Similarly, giving a Botox voucher to an intimate partner who has been wanting it for years is far less risky than giving it to someone who has never expressed any desire for it at all, while a life-coaching voucher might be fine for a partner who realises they have a problem, but insulting for one who doesn’t.
And “improvement” gifts for one’s less-intimate friends or even employees, as in the case of an IT manager who bought $3000 worth of vouchers from Noon for his two secretaries, is probably the riskiest option of all.
“If in doubt, don’t,” says Lamble. “If your partner, or whoever you are giving it to, has said, ‘I am so lost, I have no idea what I am going to do,’ then something like a life-coaching voucher might be a thoughtful gift. But if the person you are giving it to is happy just being a surf bum, then it’s a signal you don’t approve of what they are doing.

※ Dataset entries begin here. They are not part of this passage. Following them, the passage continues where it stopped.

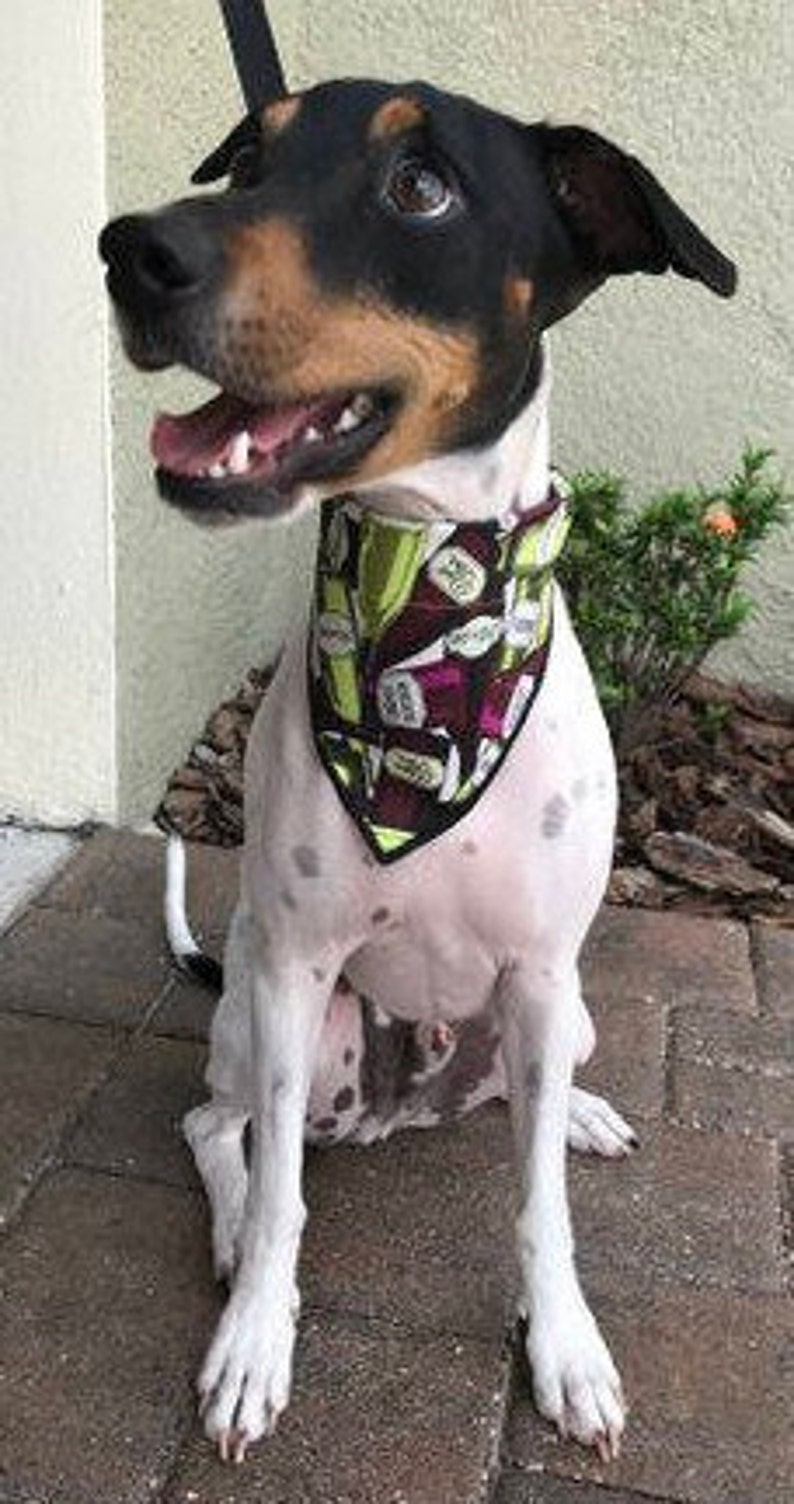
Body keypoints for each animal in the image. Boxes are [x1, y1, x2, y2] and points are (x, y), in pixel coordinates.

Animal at [100, 73, 736, 1467]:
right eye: (249, 162)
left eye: (420, 186)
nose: (131, 250)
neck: (417, 595)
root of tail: (407, 1100)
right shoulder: (294, 968)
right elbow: (281, 1202)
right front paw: (252, 1345)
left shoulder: (544, 973)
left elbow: (539, 1210)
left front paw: (564, 1349)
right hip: (280, 1020)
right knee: (219, 1128)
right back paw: (230, 1230)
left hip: (558, 1009)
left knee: (527, 1104)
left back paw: (580, 1113)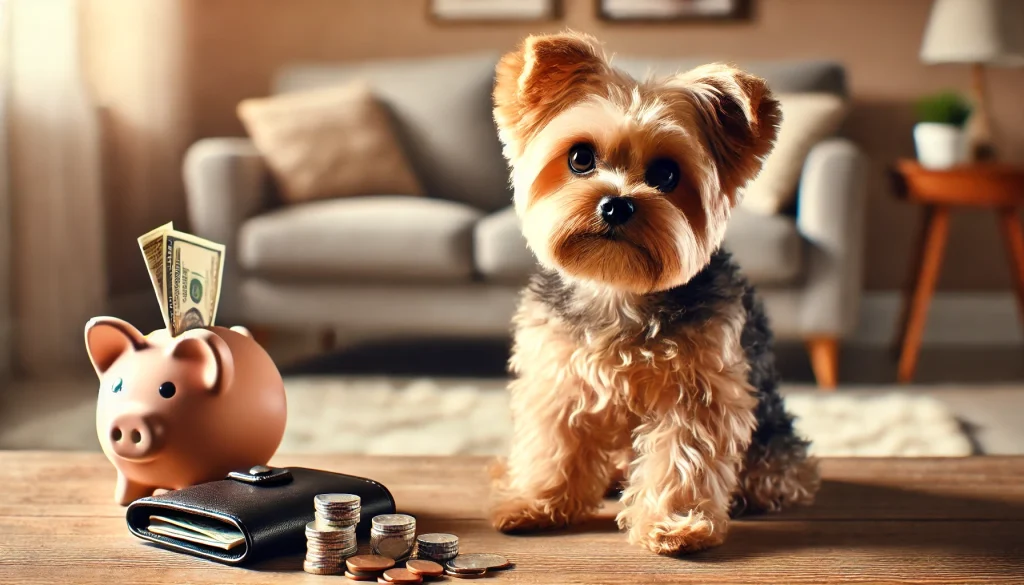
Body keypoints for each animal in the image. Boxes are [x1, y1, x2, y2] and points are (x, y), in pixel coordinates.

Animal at [485, 30, 815, 553]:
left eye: (666, 174)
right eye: (580, 158)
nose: (617, 205)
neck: (618, 289)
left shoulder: (699, 390)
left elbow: (683, 456)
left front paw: (675, 525)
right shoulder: (557, 375)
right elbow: (552, 442)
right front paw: (536, 501)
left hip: (773, 435)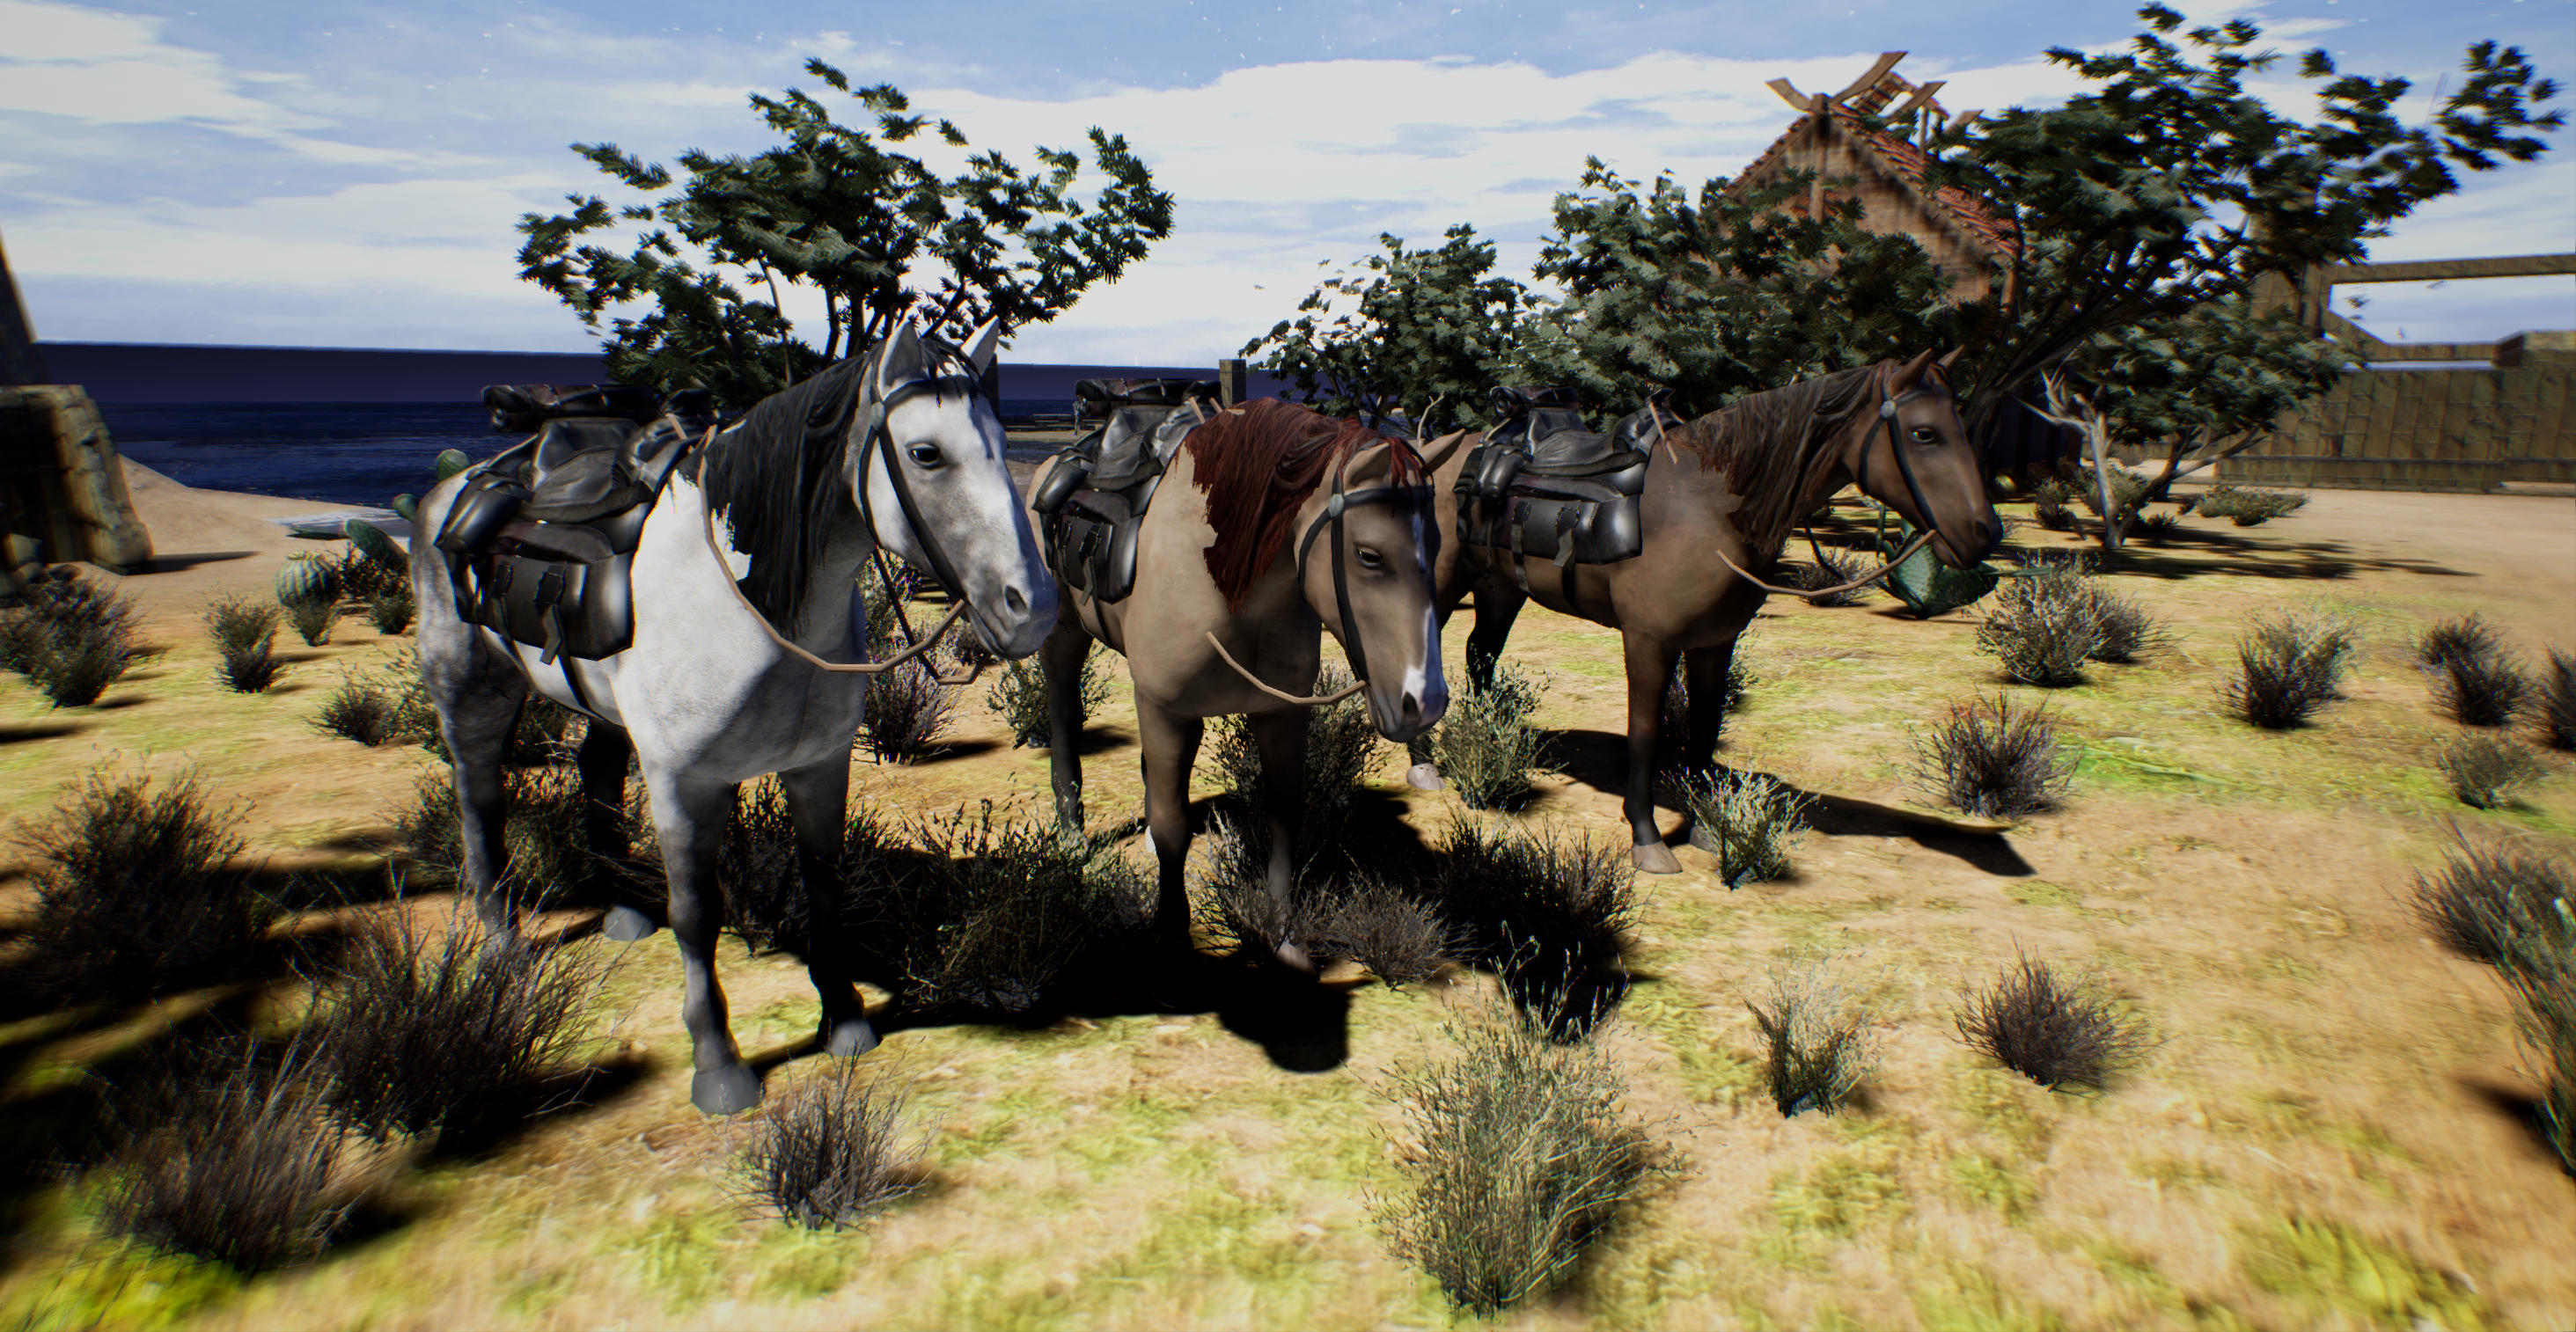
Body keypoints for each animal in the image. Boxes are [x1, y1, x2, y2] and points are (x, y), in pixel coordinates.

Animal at [412, 321, 1056, 1114]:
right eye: (925, 453)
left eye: (1002, 438)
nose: (1033, 608)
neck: (755, 608)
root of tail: (455, 487)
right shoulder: (683, 782)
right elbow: (698, 912)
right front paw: (718, 1065)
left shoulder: (818, 765)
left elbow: (822, 881)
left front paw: (843, 1019)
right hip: (472, 689)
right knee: (479, 795)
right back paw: (502, 941)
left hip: (601, 710)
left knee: (596, 772)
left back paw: (623, 910)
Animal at [1031, 398, 1450, 972]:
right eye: (1369, 556)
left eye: (1438, 544)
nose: (1425, 703)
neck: (1227, 584)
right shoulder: (1167, 711)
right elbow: (1172, 826)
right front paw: (1173, 937)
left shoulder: (1282, 714)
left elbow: (1284, 813)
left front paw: (1282, 935)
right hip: (1067, 631)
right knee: (1064, 705)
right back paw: (1071, 832)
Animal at [1412, 348, 2000, 873]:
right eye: (1924, 433)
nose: (1984, 533)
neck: (1709, 505)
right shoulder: (1648, 640)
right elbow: (1646, 733)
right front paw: (1648, 838)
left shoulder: (1716, 642)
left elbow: (1704, 729)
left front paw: (1704, 824)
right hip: (1441, 584)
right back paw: (1426, 764)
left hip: (1500, 587)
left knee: (1481, 655)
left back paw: (1488, 741)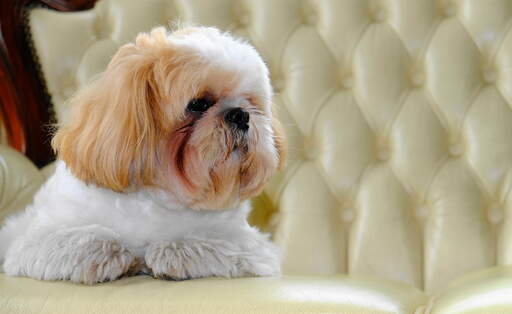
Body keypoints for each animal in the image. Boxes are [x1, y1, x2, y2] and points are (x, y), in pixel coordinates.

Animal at [0, 27, 286, 284]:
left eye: (251, 102)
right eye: (198, 104)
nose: (241, 115)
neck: (159, 196)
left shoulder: (252, 247)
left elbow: (213, 242)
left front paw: (171, 251)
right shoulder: (33, 242)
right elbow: (76, 239)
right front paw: (110, 250)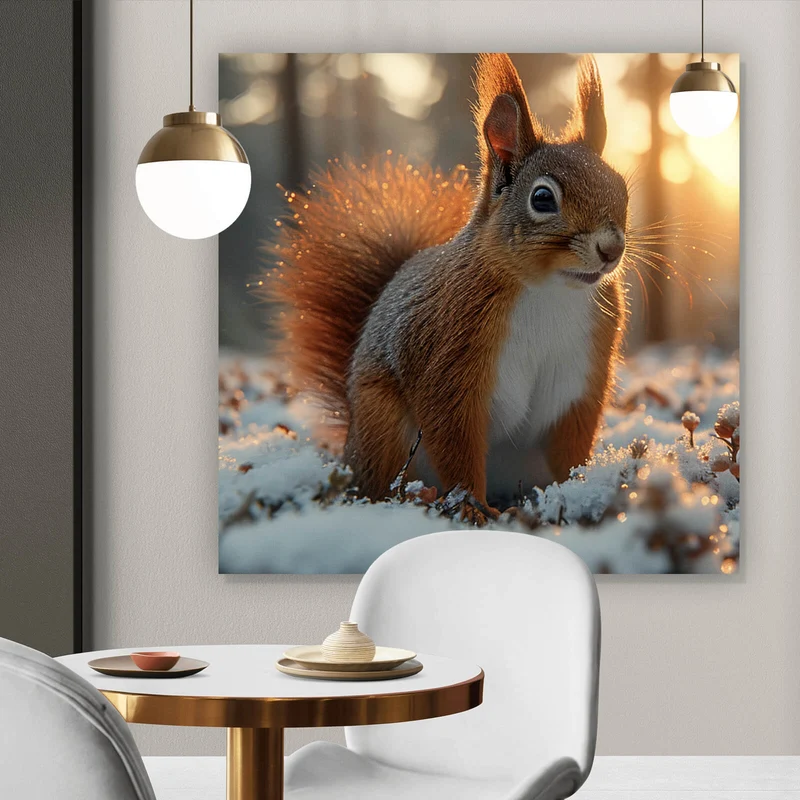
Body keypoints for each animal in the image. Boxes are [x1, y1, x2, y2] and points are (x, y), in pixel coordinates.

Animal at [263, 53, 629, 519]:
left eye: (622, 188)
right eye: (543, 198)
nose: (611, 248)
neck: (551, 291)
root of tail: (350, 451)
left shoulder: (580, 377)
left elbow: (572, 441)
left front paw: (578, 490)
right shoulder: (448, 355)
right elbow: (453, 435)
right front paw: (472, 507)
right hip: (384, 428)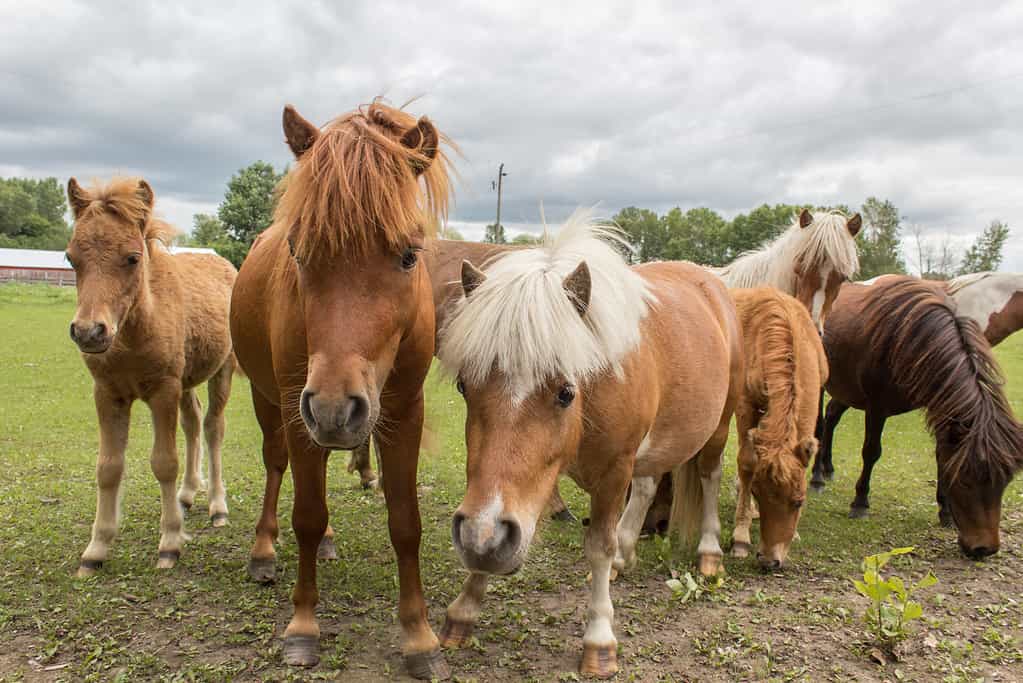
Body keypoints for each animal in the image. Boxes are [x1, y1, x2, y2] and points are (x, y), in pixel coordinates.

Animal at [64, 175, 236, 576]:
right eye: (71, 258)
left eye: (132, 258)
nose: (89, 332)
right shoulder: (107, 393)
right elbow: (108, 467)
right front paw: (96, 549)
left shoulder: (163, 391)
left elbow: (164, 462)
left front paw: (170, 542)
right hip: (187, 381)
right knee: (193, 421)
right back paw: (187, 494)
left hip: (222, 370)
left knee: (213, 427)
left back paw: (217, 506)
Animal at [234, 97, 458, 678]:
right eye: (298, 251)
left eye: (408, 254)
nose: (336, 408)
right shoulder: (299, 411)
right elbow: (307, 516)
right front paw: (302, 627)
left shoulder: (402, 414)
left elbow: (405, 523)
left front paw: (420, 637)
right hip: (272, 403)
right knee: (278, 468)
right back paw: (263, 551)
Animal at [433, 209, 744, 678]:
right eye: (464, 387)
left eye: (566, 393)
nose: (478, 537)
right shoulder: (532, 484)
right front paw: (464, 608)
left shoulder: (614, 471)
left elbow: (598, 545)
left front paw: (599, 640)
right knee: (648, 486)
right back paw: (627, 555)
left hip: (718, 425)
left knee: (709, 475)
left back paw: (709, 553)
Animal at [728, 288, 830, 572]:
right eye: (757, 492)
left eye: (799, 501)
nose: (769, 560)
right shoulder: (745, 404)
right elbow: (747, 462)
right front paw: (740, 538)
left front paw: (794, 533)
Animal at [810, 274, 1018, 556]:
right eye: (966, 481)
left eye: (1005, 482)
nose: (985, 549)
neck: (910, 337)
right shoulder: (876, 406)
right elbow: (871, 452)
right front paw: (860, 502)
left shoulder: (941, 406)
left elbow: (942, 455)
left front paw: (945, 511)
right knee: (820, 425)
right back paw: (817, 477)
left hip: (847, 388)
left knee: (832, 416)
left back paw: (828, 468)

“I have even seen [vouchers for] pedicures and manicures taken the wrong way – ‘What are you saying about my hands?’ If the other person would kill for Botox but can’t afford it, then maybe it’s the right gift. But if it’s unsolicited, just don’t.”
Some of those who receive Noon’s vouchers never claim them, but she says she has really only seen one gift backfire. “The husband came in before Christmas and said his wife had always wanted her breasts done,” she says. “She came in for her consult, but it turns out that she didn’t want to get her breasts done at all. It was a sad thing. He didn’t know his wife as well as he thought he did.”